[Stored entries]
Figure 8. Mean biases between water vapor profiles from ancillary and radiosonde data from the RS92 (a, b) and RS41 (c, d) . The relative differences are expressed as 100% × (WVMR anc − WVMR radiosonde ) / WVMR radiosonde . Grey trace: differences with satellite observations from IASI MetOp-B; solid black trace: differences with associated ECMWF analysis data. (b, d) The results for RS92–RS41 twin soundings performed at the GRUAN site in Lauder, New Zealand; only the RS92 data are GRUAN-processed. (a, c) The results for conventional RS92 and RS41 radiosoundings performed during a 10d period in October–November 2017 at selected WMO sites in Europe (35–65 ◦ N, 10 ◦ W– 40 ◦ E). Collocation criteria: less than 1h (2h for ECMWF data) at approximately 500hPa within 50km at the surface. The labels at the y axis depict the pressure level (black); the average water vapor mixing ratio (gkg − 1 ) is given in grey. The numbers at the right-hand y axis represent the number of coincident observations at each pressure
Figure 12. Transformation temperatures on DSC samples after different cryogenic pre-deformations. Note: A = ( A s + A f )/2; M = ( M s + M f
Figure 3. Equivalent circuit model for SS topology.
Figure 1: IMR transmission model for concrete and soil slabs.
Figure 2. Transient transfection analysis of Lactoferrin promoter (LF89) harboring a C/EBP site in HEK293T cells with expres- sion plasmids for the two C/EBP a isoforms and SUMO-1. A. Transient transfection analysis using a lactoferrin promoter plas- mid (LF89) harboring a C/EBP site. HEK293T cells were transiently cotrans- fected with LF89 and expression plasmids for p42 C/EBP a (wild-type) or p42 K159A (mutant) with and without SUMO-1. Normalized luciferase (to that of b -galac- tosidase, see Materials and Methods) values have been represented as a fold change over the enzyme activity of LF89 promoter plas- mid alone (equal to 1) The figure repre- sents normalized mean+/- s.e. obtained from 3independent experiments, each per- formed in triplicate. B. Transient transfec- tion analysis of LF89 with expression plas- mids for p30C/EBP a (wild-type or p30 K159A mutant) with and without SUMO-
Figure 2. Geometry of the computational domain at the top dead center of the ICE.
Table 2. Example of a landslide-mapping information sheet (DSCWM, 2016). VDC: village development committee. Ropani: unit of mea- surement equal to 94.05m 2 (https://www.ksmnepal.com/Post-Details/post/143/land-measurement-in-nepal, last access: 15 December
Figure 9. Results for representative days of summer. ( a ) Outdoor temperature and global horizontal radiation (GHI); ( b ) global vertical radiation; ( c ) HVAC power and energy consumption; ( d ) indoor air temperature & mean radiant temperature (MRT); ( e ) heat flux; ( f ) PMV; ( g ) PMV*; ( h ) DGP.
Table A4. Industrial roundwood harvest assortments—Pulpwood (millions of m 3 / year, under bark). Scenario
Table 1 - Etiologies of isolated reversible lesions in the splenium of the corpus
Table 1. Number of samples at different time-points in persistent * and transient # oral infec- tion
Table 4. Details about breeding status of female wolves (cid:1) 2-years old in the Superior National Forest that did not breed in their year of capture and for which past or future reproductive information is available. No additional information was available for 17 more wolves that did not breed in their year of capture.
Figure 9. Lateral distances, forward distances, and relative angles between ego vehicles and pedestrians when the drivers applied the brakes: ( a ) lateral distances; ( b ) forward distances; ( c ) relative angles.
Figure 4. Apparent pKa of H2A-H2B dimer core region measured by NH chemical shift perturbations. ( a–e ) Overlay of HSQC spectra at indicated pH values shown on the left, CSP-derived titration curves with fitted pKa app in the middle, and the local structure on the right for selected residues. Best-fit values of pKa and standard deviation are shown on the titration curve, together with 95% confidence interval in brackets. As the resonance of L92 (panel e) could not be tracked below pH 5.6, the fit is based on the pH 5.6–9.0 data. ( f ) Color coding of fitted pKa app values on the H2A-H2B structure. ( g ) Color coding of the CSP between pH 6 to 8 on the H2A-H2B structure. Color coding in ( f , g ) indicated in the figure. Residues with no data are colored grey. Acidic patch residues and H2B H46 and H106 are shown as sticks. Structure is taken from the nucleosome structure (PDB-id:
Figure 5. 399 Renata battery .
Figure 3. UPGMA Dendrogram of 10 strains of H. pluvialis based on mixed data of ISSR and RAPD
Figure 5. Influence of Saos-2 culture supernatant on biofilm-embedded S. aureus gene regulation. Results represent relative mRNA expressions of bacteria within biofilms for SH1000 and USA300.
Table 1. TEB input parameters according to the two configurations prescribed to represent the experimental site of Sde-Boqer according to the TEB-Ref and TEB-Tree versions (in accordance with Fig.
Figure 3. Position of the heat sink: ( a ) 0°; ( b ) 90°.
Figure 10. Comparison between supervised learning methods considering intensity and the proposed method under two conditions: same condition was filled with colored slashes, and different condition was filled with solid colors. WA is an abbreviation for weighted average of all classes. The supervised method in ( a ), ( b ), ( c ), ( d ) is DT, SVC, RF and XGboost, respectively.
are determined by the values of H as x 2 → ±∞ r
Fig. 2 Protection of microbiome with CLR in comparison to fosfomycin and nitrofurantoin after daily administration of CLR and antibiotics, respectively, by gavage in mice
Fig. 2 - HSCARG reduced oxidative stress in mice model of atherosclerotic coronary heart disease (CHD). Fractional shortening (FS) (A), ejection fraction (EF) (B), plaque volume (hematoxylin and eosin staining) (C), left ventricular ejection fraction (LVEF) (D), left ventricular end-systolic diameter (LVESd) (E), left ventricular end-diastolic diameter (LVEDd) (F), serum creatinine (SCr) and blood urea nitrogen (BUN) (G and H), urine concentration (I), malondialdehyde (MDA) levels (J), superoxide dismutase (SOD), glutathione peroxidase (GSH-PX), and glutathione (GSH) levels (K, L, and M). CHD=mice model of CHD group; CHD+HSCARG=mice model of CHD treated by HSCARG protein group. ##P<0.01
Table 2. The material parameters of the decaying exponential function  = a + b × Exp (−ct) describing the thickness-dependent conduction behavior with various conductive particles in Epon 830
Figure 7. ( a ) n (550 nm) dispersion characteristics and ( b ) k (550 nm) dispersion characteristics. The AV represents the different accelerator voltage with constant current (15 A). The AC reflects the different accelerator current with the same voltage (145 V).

*PROBLEM REQUIREMENTS:* All records should be returned verbatim, none left out.

*RESULT OF THE EXERCISE:*
Figure 8. Mean biases between water vapor profiles from ancillary and radiosonde data from the RS92 (a, b) and RS41 (c, d) . The relative differences are expressed as 100% × (WVMR anc − WVMR radiosonde ) / WVMR radiosonde . Grey trace: differences with satellite observations from IASI MetOp-B; solid black trace: differences with associated ECMWF analysis data. (b, d) The results for RS92–RS41 twin soundings performed at the GRUAN site in Lauder, New Zealand; only the RS92 data are GRUAN-processed. (a, c) The results for conventional RS92 and RS41 radiosoundings performed during a 10d period in October–November 2017 at selected WMO sites in Europe (35–65 ◦ N, 10 ◦ W– 40 ◦ E). Collocation criteria: less than 1h (2h for ECMWF data) at approximately 500hPa within 50km at the surface. The labels at the y axis depict the pressure level (black); the average water vapor mixing ratio (gkg − 1 ) is given in grey. The numbers at the right-hand y axis represent the number of coincident observations at each pressure
Figure 12. Transformation temperatures on DSC samples after different cryogenic pre-deformations. Note: A = ( A s + A f )/2; M = ( M s + M f
Figure 3. Equivalent circuit model for SS topology.
Figure 1: IMR transmission model for concrete and soil slabs.
Figure 2. Transient transfection analysis of Lactoferrin promoter (LF89) harboring a C/EBP site in HEK293T cells with expres- sion plasmids for the two C/EBP a isoforms and SUMO-1. A. Transient transfection analysis using a lactoferrin promoter plas- mid (LF89) harboring a C/EBP site. HEK293T cells were transiently cotrans- fected with LF89 and expression plasmids for p42 C/EBP a (wild-type) or p42 K159A (mutant) with and without SUMO-1. Normalized luciferase (to that of b -galac- tosidase, see Materials and Methods) values have been represented as a fold change over the enzyme activity of LF89 promoter plas- mid alone (equal to 1) The figure repre- sents normalized mean+/- s.e. obtained from 3independent experiments, each per- formed in triplicate. B. Transient transfec- tion analysis of LF89 with expression plas- mids for p30C/EBP a (wild-type or p30 K159A mutant) with and without SUMO-
Figure 2. Geometry of the computational domain at the top dead center of the ICE.
Table 2. Example of a landslide-mapping information sheet (DSCWM, 2016). VDC: village development committee. Ropani: unit of mea- surement equal to 94.05m 2 (https://www.ksmnepal.com/Post-Details/post/143/land-measurement-in-nepal, last access: 15 December
Figure 9. Results for representative days of summer. ( a ) Outdoor temperature and global horizontal radiation (GHI); ( b ) global vertical radiation; ( c ) HVAC power and energy consumption; ( d ) indoor air temperature & mean radiant temperature (MRT); ( e ) heat flux; ( f ) PMV; ( g ) PMV*; ( h ) DGP.
Table A4. Industrial roundwood harvest assortments—Pulpwood (millions of m 3 / year, under bark). Scenario
Table 1 - Etiologies of isolated reversible lesions in the splenium of the corpus
Table 1. Number of samples at different time-points in persistent * and transient # oral infec- tion
Table 4. Details about breeding status of female wolves (cid:1) 2-years old in the Superior National Forest that did not breed in their year of capture and for which past or future reproductive information is available. No additional information was available for 17 more wolves that did not breed in their year of capture.
Figure 9. Lateral distances, forward distances, and relative angles between ego vehicles and pedestrians when the drivers applied the brakes: ( a ) lateral distances; ( b ) forward distances; ( c ) relative angles.
Figure 4. Apparent pKa of H2A-H2B dimer core region measured by NH chemical shift perturbations. ( a–e ) Overlay of HSQC spectra at indicated pH values shown on the left, CSP-derived titration curves with fitted pKa app in the middle, and the local structure on the right for selected residues. Best-fit values of pKa and standard deviation are shown on the titration curve, together with 95% confidence interval in brackets. As the resonance of L92 (panel e) could not be tracked below pH 5.6, the fit is based on the pH 5.6–9.0 data. ( f ) Color coding of fitted pKa app values on the H2A-H2B structure. ( g ) Color coding of the CSP between pH 6 to 8 on the H2A-H2B structure. Color coding in ( f , g ) indicated in the figure. Residues with no data are colored grey. Acidic patch residues and H2B H46 and H106 are shown as sticks. Structure is taken from the nucleosome structure (PDB-id:
Figure 5. 399 Renata battery .
Figure 3. UPGMA Dendrogram of 10 strains of H. pluvialis based on mixed data of ISSR and RAPD
Figure 5. Influence of Saos-2 culture supernatant on biofilm-embedded S. aureus gene regulation. Results represent relative mRNA expressions of bacteria within biofilms for SH1000 and USA300.
Table 1. TEB input parameters according to the two configurations prescribed to represent the experimental site of Sde-Boqer according to the TEB-Ref and TEB-Tree versions (in accordance with Fig.
Figure 3. Position of the heat sink: ( a ) 0°; ( b ) 90°.
Figure 10. Comparison between supervised learning methods considering intensity and the proposed method under two conditions: same condition was filled with colored slashes, and different condition was filled with solid colors. WA is an abbreviation for weighted average of all classes. The supervised method in ( a ), ( b ), ( c ), ( d ) is DT, SVC, RF and XGboost, respectively.
are determined by the values of H as x 2 → ±∞ r
Fig. 2 Protection of microbiome with CLR in comparison to fosfomycin and nitrofurantoin after daily administration of CLR and antibiotics, respectively, by gavage in mice
Fig. 2 - HSCARG reduced oxidative stress in mice model of atherosclerotic coronary heart disease (CHD). Fractional shortening (FS) (A), ejection fraction (EF) (B), plaque volume (hematoxylin and eosin staining) (C), left ventricular ejection fraction (LVEF) (D), left ventricular end-systolic diameter (LVESd) (E), left ventricular end-diastolic diameter (LVEDd) (F), serum creatinine (SCr) and blood urea nitrogen (BUN) (G and H), urine concentration (I), malondialdehyde (MDA) levels (J), superoxide dismutase (SOD), glutathione peroxidase (GSH-PX), and glutathione (GSH) levels (K, L, and M). CHD=mice model of CHD group; CHD+HSCARG=mice model of CHD treated by HSCARG protein group. ##P<0.01
Table 2. The material parameters of the decaying exponential function  = a + b × Exp (−ct) describing the thickness-dependent conduction behavior with various conductive particles in Epon 830
Figure 7. ( a ) n (550 nm) dispersion characteristics and ( b ) k (550 nm) dispersion characteristics. The AV represents the different accelerator voltage with constant current (15 A). The AC reflects the different accelerator current with the same voltage (145 V).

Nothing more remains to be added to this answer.